For an industry still trying to figure out what counts as a hit anymore, this weekend felt like a reset.

Project Hail Mary, the Ryan Gosling-led sci-fi film based on Andy Weir’s novel, didn’t just open well. It showed up in a way Hollywood has been waiting for. The film pulled in about $80 million domestically and roughly $140 million worldwide, making it the biggest opening of the year so far and a major win for Amazon MGM Studios.

Those kinds of numbers used to be normal. Now they feel rare.

A Win for Theatrical – And for Amazon

For Amazon MGM, this is more than a strong opening weekend.

The studio has spent the last few years testing how it wants to release movies. Some went straight to streaming, others got limited theatrical runs.

This is a full, big-screen push – and audiences showed up for it.

At the same time, the movie sits in an interesting space. It’s not a sequel or part of a cinematic universe, but it’s also not completely original. It’s based on a bestselling book by Andy Weir, whose work already has a track record with audiences thanks to The Martian.

That kind of built-in familiarity matters right now.

People may not recognize every new title, but they recognize a certain type of story. Weir’s science-heavy, character-driven approach has become something viewers trust. It feels smart without being inaccessible, big without being overwhelming.

Critically, that balance seems to be landing. 

With a budget reportedly over $200 million, the stakes were high. But pairing that scale with a known voice makes the risk feel more calculated.

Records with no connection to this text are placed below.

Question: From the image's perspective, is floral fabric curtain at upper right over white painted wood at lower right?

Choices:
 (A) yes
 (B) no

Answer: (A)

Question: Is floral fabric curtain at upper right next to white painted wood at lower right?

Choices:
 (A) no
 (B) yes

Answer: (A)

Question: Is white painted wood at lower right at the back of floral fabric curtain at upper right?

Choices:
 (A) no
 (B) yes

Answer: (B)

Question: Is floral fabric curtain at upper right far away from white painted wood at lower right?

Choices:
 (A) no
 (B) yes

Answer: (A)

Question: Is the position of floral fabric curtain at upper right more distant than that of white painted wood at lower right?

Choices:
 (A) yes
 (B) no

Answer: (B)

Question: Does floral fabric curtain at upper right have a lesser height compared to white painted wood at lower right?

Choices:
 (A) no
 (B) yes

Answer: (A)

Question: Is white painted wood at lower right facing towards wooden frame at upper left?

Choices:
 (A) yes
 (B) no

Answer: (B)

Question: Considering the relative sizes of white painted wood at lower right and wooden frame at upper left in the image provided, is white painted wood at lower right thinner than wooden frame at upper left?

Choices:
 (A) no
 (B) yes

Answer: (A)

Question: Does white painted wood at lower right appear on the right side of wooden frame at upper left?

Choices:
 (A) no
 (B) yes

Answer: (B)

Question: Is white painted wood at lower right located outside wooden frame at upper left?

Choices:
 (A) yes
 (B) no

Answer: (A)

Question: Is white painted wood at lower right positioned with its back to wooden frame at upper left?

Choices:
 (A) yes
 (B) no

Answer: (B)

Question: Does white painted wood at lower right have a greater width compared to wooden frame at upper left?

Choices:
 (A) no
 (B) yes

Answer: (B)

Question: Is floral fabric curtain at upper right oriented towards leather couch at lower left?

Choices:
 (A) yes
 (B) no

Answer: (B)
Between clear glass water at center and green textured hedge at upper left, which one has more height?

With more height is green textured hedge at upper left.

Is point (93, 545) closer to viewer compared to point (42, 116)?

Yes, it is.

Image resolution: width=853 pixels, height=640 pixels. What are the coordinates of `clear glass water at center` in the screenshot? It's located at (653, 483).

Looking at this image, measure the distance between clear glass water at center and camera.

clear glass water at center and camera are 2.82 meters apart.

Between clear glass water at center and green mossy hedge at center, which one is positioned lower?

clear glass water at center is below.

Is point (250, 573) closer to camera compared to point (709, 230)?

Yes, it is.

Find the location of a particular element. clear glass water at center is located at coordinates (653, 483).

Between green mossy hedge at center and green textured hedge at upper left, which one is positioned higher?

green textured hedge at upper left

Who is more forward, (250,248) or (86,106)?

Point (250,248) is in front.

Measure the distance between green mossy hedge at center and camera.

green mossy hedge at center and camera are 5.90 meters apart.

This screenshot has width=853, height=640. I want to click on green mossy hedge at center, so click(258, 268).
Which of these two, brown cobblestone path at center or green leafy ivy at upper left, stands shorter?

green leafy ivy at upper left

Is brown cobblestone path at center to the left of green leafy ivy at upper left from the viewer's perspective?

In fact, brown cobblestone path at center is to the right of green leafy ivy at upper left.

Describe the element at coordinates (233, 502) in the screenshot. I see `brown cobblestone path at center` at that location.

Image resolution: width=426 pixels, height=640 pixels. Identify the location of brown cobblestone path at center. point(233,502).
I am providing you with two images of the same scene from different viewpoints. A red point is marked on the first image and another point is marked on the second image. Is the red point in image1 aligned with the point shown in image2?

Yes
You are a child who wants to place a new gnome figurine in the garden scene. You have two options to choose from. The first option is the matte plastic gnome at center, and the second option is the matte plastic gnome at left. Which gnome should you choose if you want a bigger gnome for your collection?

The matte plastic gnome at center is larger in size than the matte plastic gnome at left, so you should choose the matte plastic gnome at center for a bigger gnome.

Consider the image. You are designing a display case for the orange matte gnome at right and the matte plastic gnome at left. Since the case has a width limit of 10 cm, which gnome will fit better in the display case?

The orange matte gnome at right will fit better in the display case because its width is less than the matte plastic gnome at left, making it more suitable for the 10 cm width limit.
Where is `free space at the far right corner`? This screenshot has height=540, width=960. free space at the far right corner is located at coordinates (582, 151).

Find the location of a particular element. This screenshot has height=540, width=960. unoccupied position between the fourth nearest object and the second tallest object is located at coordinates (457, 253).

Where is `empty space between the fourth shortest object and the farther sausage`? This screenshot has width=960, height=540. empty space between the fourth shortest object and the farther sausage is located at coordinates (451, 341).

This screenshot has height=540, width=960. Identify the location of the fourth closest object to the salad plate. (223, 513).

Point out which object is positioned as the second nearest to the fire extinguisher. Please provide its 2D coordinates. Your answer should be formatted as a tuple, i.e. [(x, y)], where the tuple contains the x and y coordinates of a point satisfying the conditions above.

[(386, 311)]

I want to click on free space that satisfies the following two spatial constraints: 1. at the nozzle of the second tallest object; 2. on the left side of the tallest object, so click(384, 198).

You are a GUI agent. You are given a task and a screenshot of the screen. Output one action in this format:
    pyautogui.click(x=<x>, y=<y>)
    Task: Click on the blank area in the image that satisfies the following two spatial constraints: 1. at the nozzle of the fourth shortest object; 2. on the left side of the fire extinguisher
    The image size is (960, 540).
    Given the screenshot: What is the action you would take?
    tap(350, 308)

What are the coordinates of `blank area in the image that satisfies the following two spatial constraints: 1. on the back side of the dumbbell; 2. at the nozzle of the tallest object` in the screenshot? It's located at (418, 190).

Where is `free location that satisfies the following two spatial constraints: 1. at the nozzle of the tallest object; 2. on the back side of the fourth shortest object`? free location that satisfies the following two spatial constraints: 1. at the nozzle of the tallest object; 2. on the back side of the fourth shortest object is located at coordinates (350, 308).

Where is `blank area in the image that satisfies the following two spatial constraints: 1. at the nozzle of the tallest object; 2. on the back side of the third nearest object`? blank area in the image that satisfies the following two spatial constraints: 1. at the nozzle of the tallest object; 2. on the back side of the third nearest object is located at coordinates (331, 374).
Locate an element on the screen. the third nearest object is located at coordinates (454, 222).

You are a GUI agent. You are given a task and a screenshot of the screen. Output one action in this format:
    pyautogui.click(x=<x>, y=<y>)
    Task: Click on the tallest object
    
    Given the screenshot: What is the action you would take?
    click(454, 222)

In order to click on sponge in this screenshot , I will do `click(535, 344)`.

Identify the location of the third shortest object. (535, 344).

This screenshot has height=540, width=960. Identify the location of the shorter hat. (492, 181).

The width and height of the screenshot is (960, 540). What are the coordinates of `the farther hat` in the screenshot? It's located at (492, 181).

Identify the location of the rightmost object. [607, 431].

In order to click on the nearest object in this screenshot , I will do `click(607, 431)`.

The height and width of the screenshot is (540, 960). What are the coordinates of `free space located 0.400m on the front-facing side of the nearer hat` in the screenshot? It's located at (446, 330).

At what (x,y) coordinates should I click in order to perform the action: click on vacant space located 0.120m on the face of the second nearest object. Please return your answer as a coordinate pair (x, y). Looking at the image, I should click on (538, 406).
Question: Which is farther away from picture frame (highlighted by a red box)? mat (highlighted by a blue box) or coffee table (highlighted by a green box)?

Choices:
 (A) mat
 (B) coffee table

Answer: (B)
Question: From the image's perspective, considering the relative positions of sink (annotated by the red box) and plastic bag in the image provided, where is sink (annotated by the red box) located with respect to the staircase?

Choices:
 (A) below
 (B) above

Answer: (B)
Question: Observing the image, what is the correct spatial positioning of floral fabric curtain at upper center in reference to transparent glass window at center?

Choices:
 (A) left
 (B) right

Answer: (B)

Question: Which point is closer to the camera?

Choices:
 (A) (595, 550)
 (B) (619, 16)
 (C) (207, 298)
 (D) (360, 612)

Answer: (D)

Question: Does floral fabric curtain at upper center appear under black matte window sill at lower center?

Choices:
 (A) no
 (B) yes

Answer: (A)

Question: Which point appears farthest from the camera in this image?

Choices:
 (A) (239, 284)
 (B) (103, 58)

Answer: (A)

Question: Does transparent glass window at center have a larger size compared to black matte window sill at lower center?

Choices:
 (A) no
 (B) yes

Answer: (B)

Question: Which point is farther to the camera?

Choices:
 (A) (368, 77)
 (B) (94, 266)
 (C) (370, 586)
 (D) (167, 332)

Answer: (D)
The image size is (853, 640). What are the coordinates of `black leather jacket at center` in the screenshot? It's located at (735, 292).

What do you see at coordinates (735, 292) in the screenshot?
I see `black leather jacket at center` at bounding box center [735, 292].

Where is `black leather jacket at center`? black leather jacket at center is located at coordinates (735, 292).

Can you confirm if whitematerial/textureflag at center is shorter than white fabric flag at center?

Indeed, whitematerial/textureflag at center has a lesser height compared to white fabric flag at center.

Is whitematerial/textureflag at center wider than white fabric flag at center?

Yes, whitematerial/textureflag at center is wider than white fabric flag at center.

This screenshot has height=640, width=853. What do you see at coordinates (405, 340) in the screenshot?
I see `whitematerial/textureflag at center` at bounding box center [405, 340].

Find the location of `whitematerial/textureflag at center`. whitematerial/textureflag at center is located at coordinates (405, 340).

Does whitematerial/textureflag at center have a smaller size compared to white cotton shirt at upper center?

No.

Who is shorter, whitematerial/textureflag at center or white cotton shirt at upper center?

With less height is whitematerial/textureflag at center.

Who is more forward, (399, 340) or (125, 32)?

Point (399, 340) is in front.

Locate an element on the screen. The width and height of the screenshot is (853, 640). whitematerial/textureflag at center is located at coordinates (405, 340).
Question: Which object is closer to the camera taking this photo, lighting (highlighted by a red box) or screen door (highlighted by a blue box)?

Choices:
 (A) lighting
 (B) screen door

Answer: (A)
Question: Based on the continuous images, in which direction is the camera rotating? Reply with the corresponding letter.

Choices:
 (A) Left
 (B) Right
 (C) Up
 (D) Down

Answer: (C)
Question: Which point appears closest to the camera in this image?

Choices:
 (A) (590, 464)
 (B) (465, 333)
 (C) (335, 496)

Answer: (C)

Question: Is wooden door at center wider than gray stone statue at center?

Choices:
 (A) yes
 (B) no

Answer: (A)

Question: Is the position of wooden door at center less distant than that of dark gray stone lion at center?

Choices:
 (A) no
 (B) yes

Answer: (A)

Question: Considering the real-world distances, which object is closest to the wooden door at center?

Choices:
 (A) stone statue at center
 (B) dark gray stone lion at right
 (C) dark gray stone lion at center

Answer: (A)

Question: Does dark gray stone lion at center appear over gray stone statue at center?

More than anything, this weekend shows that people will still go to theaters. They just want a reason to.

The Other Side of the Weekend

Then there’s Ready or Not 2: Here I Come, which tells a very different story.

The horror sequel opened to around $9 million domestically, with a global start closer to $12 million, a noticeably quieter debut compared to the original film’s breakout success. It’s not a disastrous number, especially for a film with a reported $14 million budget, but it does highlight how much harder it is for smaller movies to stand out right now.

The first Ready or Not built its audience over time, helped by strong word of mouth and a unique tone that mixed horror with dark comedy. The sequel arrives in a more crowded, more competitive landscape, one where attention is harder to grab and easier to lose.

That said, the response hasn’t been entirely negative. The film is still landing in the “fresh” range with critics, with some praising its bigger scale, chaotic energy and commitment to pushing the original concept further, even if it loses some of that first film’s sharp edge.

That doesn’t mean it won’t find an audience. It likely will, especially through streaming and international markets. But opening weekend still matters and here it shows the gap.

That gap is really what this weekend is about.

Project Hail Mary didn’t just perform well – it dominated the conversation. And when one movie takes up that much space, everything else starts to feel smaller, even if it isn’t.

The overall box office was up compared to the same time last year, but much of that boost came from a single film. That’s becoming more common. A few big releases drive most of the audience, while everything else fights for what’s left.

For studios, that creates a tricky balance.

Big movies are expensive, but they’re also the ones people are most likely to show up for. Smaller films are cheaper, but they’re easier to overlook. The middle – the space where a lot of original stories used to live – feels like it’s getting squeezed.

Project Hail Mary doesn’t fix that. But it does make one thing clear.

Audiences are still there. They’re still willing to go out to the movies. The bar is just higher now.

This weekend, one film cleared it.

The question is how many others still can.